La Ville a obtenu le certificat d’autorisation du ministère de l’Environnement en 2014 pour procéder au développement du parc industriel. Huit ans plus tard, ce certificat est encore valide, assure l’administration municipale, malgré le resserrement de la règlementation en lien avec la protection des milieux humides en 2017.

 » Le certificat d’autorisation serait encore accepté aujourd’hui avec les nouvelles normes en vigueur, insiste M. Thibeault. La différence est qu’à l’époque, la compensation des milieux hydriques détruits était différente.  »

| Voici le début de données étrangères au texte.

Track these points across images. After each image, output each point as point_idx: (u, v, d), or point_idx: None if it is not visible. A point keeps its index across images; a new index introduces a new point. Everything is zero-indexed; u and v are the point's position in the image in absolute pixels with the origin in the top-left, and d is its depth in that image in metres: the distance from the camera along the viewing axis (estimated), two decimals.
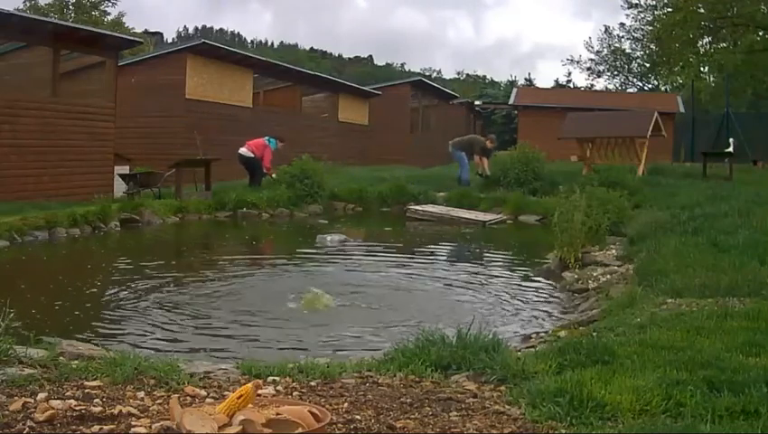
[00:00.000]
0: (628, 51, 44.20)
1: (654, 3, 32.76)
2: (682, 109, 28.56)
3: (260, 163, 14.92)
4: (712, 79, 34.49)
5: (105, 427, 2.54)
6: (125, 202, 12.30)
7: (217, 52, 19.72)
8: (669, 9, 27.96)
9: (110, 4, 37.92)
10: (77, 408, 2.69)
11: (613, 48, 45.13)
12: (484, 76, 73.23)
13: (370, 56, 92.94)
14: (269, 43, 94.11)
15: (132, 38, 18.03)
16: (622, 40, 43.84)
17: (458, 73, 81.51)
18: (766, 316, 4.00)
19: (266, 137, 15.29)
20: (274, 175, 14.92)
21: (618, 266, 7.00)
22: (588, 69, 46.53)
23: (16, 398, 2.78)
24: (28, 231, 9.49)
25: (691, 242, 6.84)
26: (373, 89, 28.76)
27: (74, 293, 6.55)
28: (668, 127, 19.98)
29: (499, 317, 5.64)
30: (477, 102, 39.01)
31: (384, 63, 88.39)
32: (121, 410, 2.68)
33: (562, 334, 4.46)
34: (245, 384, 2.63)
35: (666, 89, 40.86)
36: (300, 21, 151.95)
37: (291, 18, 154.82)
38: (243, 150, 15.11)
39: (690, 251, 6.28)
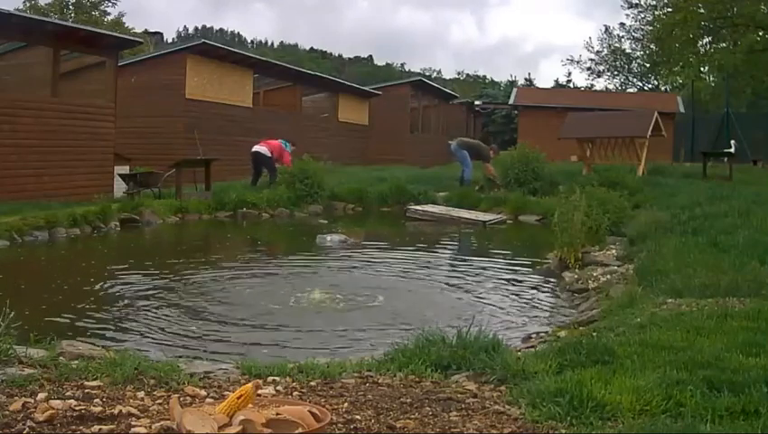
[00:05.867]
0: (628, 51, 44.26)
1: (654, 3, 32.79)
2: (682, 109, 28.57)
3: (275, 161, 15.17)
4: (712, 79, 34.48)
5: (105, 427, 2.54)
6: (125, 202, 12.29)
7: (217, 52, 19.71)
8: (669, 9, 27.94)
9: (110, 4, 38.08)
10: (77, 408, 2.69)
11: (613, 48, 45.16)
12: (484, 76, 73.34)
13: (370, 56, 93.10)
14: (269, 43, 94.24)
15: (132, 38, 18.04)
16: (623, 40, 43.93)
17: (458, 73, 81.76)
18: (766, 316, 4.00)
19: (282, 141, 15.55)
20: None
21: (618, 266, 7.00)
22: (588, 69, 46.61)
23: (16, 398, 2.78)
24: (28, 230, 9.49)
25: (691, 242, 6.84)
26: (373, 89, 28.75)
27: (74, 293, 6.54)
28: (668, 127, 19.98)
29: (499, 317, 5.64)
30: (477, 102, 39.02)
31: (384, 63, 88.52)
32: (121, 410, 2.68)
33: (562, 334, 4.46)
34: (245, 384, 2.64)
35: (666, 89, 40.86)
36: (300, 21, 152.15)
37: (291, 18, 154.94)
38: (262, 149, 15.25)
39: (690, 251, 6.28)
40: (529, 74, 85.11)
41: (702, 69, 31.87)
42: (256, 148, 15.35)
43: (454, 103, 34.42)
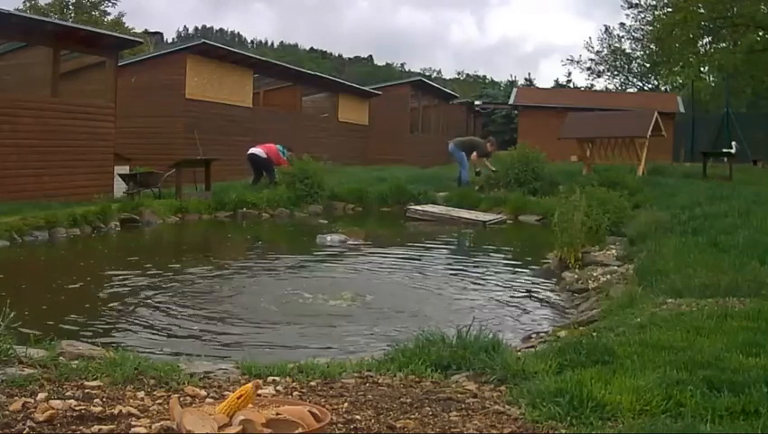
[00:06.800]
0: (628, 51, 44.29)
1: (654, 3, 32.81)
2: (682, 109, 28.59)
3: (272, 163, 15.17)
4: (712, 79, 34.49)
5: (105, 427, 2.54)
6: (125, 202, 12.29)
7: (217, 52, 19.71)
8: (669, 9, 27.96)
9: (110, 4, 38.09)
10: (77, 408, 2.69)
11: (613, 48, 45.17)
12: (484, 76, 73.43)
13: (370, 56, 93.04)
14: (269, 43, 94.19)
15: (132, 38, 18.04)
16: (623, 40, 43.95)
17: (458, 73, 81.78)
18: (766, 316, 4.00)
19: (279, 146, 15.56)
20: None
21: (618, 266, 7.00)
22: (588, 69, 46.64)
23: (16, 398, 2.78)
24: (28, 230, 9.49)
25: (691, 242, 6.84)
26: (373, 89, 28.75)
27: (74, 293, 6.55)
28: (668, 127, 19.98)
29: (499, 317, 5.64)
30: (477, 102, 39.06)
31: (384, 63, 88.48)
32: (121, 410, 2.68)
33: (562, 334, 4.46)
34: (245, 384, 2.64)
35: (666, 89, 40.88)
36: (300, 21, 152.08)
37: (291, 18, 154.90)
38: (258, 151, 15.31)
39: (690, 251, 6.28)
40: (529, 74, 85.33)
41: (702, 69, 31.89)
42: (252, 151, 15.38)
43: (454, 103, 34.42)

 » On oblige les entreprises à remplir un bilan social et qu’elles nous montrent un bilan environnemental parfait. Pour arriver à une transition énergétique, il faut faire des investissements massifs dans les technologies vertes. Avec les entreprises qui s’installent à Bécancour, ça va exiger plusieurs autres investissements, notamment pour les constructeurs d’électrolyseurs. Tout ça fait partie d’un tout. Je trouve ça dommage qu’on perçoive une guerre entre l’écologie et l’économie. Je ne connais pas de gens qui veulent souiller le territoire « , poursuit Mario de Tilly.

Selon la Politique de vente des terrains, les nouvelles constructions doivent notamment s’inspirer de la certification LEED, conserver une couverture végétale supérieure à 10 % et recourir à l’utilisation de panneaux solaires.

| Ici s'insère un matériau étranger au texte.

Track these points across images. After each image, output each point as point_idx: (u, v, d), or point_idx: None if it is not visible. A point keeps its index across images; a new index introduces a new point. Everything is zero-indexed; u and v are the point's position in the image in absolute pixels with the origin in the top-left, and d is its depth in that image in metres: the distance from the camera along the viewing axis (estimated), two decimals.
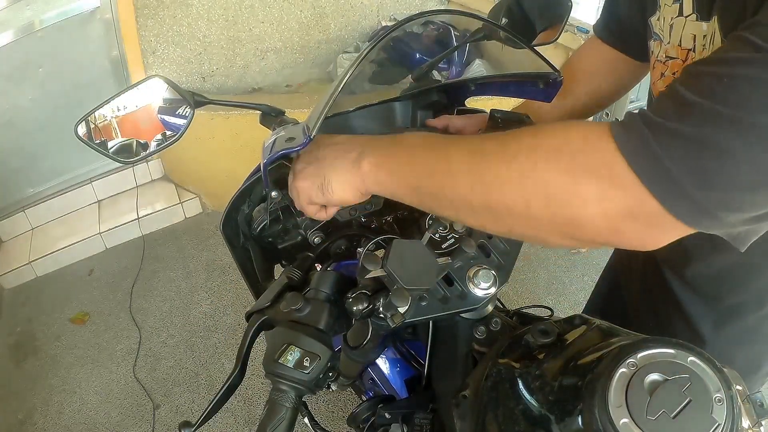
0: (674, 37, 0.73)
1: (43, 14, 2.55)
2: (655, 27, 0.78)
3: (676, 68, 0.75)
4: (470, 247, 0.67)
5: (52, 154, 2.83)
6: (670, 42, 0.75)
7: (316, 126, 0.68)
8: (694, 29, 0.69)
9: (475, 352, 0.73)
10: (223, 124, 2.66)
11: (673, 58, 0.75)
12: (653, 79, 0.83)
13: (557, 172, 0.47)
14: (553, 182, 0.48)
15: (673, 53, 0.74)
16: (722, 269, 0.86)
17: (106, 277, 2.77)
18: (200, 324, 2.46)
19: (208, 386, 2.20)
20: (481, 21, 0.84)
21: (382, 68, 1.09)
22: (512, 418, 0.58)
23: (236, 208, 0.84)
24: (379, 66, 1.50)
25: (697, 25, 0.68)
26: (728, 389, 0.46)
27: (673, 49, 0.74)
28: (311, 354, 0.59)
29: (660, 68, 0.79)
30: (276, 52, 3.12)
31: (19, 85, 2.64)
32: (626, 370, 0.48)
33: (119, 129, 0.96)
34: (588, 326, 0.63)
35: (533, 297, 2.46)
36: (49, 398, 2.21)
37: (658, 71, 0.80)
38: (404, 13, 3.31)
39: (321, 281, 0.66)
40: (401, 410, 0.83)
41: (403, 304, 0.58)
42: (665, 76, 0.78)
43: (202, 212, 3.12)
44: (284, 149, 0.71)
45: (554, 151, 0.48)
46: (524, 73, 0.83)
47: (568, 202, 0.47)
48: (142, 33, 2.71)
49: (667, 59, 0.76)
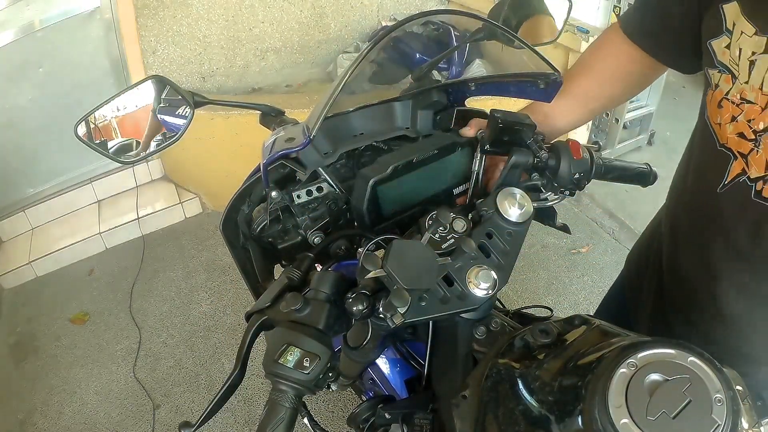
0: (755, 78, 0.62)
1: (43, 14, 2.55)
2: (721, 55, 0.67)
3: (752, 115, 0.64)
4: (470, 247, 0.67)
5: (52, 154, 2.83)
6: (749, 83, 0.63)
7: (316, 126, 0.68)
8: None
9: (475, 353, 0.73)
10: (223, 124, 2.66)
11: (750, 102, 0.64)
12: (717, 119, 0.71)
13: None
14: None
15: (751, 96, 0.63)
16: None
17: (106, 277, 2.77)
18: (200, 324, 2.46)
19: (208, 386, 2.20)
20: (481, 21, 0.84)
21: (382, 68, 1.09)
22: (512, 419, 0.57)
23: (236, 208, 0.84)
24: (379, 66, 1.50)
25: None
26: (728, 389, 0.46)
27: (752, 92, 0.63)
28: (311, 354, 0.59)
29: (731, 109, 0.67)
30: (276, 52, 3.12)
31: (19, 85, 2.64)
32: (626, 371, 0.48)
33: (119, 129, 0.97)
34: (588, 326, 0.63)
35: (533, 297, 2.46)
36: (49, 398, 2.21)
37: (728, 113, 0.68)
38: (404, 13, 3.31)
39: (321, 281, 0.66)
40: (401, 410, 0.83)
41: (403, 305, 0.58)
42: (738, 121, 0.67)
43: (202, 212, 3.13)
44: (284, 149, 0.71)
45: None
46: (524, 73, 0.83)
47: None
48: (142, 33, 2.71)
49: (741, 101, 0.65)
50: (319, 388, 0.62)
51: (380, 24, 3.27)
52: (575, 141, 0.84)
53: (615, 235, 2.77)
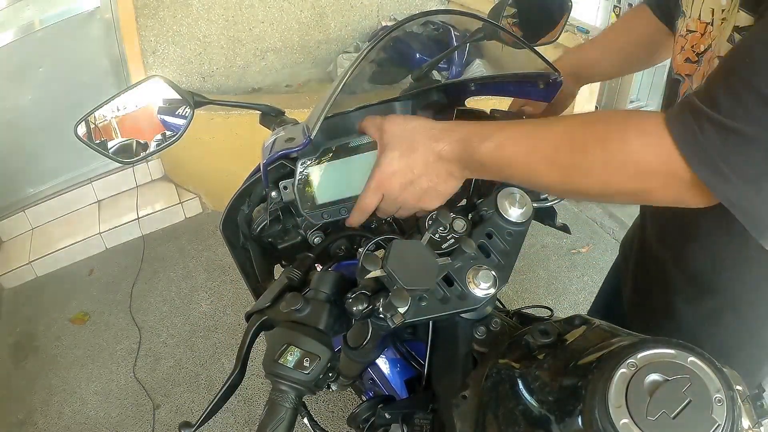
0: (695, 11, 0.75)
1: (43, 14, 2.55)
2: (683, 4, 0.79)
3: (694, 41, 0.76)
4: (470, 247, 0.67)
5: (52, 154, 2.83)
6: (691, 16, 0.76)
7: (316, 126, 0.68)
8: (713, 3, 0.70)
9: (475, 353, 0.73)
10: (223, 124, 2.66)
11: (692, 31, 0.76)
12: (674, 54, 0.83)
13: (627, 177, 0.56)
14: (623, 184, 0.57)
15: (693, 27, 0.76)
16: (718, 256, 0.85)
17: (106, 277, 2.77)
18: (200, 324, 2.47)
19: (208, 386, 2.20)
20: (481, 21, 0.84)
21: (382, 68, 1.08)
22: (512, 419, 0.57)
23: (236, 208, 0.84)
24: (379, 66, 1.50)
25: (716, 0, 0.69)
26: (728, 389, 0.46)
27: (693, 23, 0.75)
28: (311, 354, 0.59)
29: (680, 42, 0.80)
30: (276, 52, 3.12)
31: (19, 85, 2.64)
32: (626, 371, 0.48)
33: (119, 129, 0.97)
34: (588, 326, 0.63)
35: (533, 297, 2.46)
36: (49, 398, 2.21)
37: (679, 45, 0.80)
38: (404, 13, 3.31)
39: (321, 281, 0.66)
40: (401, 410, 0.83)
41: (403, 305, 0.58)
42: (684, 49, 0.78)
43: (202, 212, 3.13)
44: (284, 149, 0.71)
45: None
46: (524, 73, 0.83)
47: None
48: (142, 33, 2.71)
49: (687, 33, 0.77)
50: (319, 388, 0.62)
51: (380, 24, 3.27)
52: None
53: (615, 235, 2.77)
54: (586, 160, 0.57)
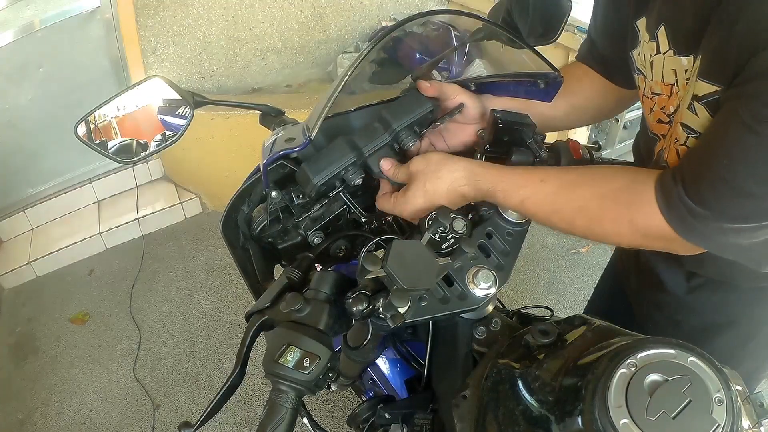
0: (656, 74, 0.75)
1: (43, 14, 2.55)
2: (638, 62, 0.79)
3: (662, 103, 0.76)
4: (470, 247, 0.67)
5: (52, 154, 2.83)
6: (653, 79, 0.76)
7: (316, 126, 0.68)
8: (673, 64, 0.70)
9: (475, 353, 0.73)
10: (223, 124, 2.66)
11: (659, 94, 0.76)
12: (645, 113, 0.84)
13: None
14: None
15: (658, 89, 0.76)
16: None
17: (106, 277, 2.77)
18: (200, 324, 2.46)
19: (208, 386, 2.20)
20: (481, 21, 0.84)
21: (382, 68, 1.08)
22: (512, 419, 0.58)
23: (236, 208, 0.84)
24: (379, 66, 1.50)
25: (677, 60, 0.69)
26: (728, 389, 0.46)
27: (657, 86, 0.76)
28: (311, 354, 0.59)
29: (648, 104, 0.80)
30: (276, 52, 3.11)
31: (19, 85, 2.64)
32: (626, 371, 0.48)
33: (119, 129, 0.97)
34: (588, 326, 0.63)
35: (533, 297, 2.46)
36: (49, 398, 2.21)
37: (647, 106, 0.81)
38: (404, 13, 3.31)
39: (321, 281, 0.66)
40: (401, 410, 0.83)
41: (403, 305, 0.58)
42: (654, 111, 0.79)
43: (202, 212, 3.12)
44: (284, 149, 0.71)
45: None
46: (524, 73, 0.83)
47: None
48: (142, 33, 2.71)
49: (653, 95, 0.78)
50: (319, 389, 0.62)
51: (380, 24, 3.27)
52: (575, 141, 0.84)
53: None
54: (601, 230, 0.69)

La présidente de la Chambre de commerce et d’industries de Trois-Rivières (CCI3R), Me Cassy Bernier, s’était aussi déplacée pour partager la vision des gens d’affaires sur le développement du parc industriel.

 » La CCI3R appuie à 100% ce projet. Plusieurs de nos membres se butent à des murs. Ils veulent innover, ont besoin d’espace pour le faire et se font dire non, qu’il n’y a plus de place. On a besoin de terrains pour innover et on a besoin de croître. On a une conscience du développement durable. J’ai envie de dire que le milieu des affaires a une préoccupation pour l’environnement aussi. Ce n’est pas vrai qu’on va arriver avec des industries pour détruire des milieux humides « , a-t-elle témoigné.

Si le conseil municipal choisit d’emboîter le pas au projet, la prochaine étape consistera à adopter le règlement d’emprunt lors d’une prochaine séance publique, dans les prochaines semaines.  Huit conseillers municipaux, en plus du maire, ont d’ailleurs assisté à la séance publique d’information. Les élus ont aussi eu l’occasion, déjà, de participer à une séance d’information sur le projet.

Le règlement d’emprunt permettrait de réaliser des travaux visant à préparer le terrain pour recevoir les éventuelles infrastructures.

La séance d’information peut être visionnée sur la chaîne Youtube de la Ville de Trois-Rivières.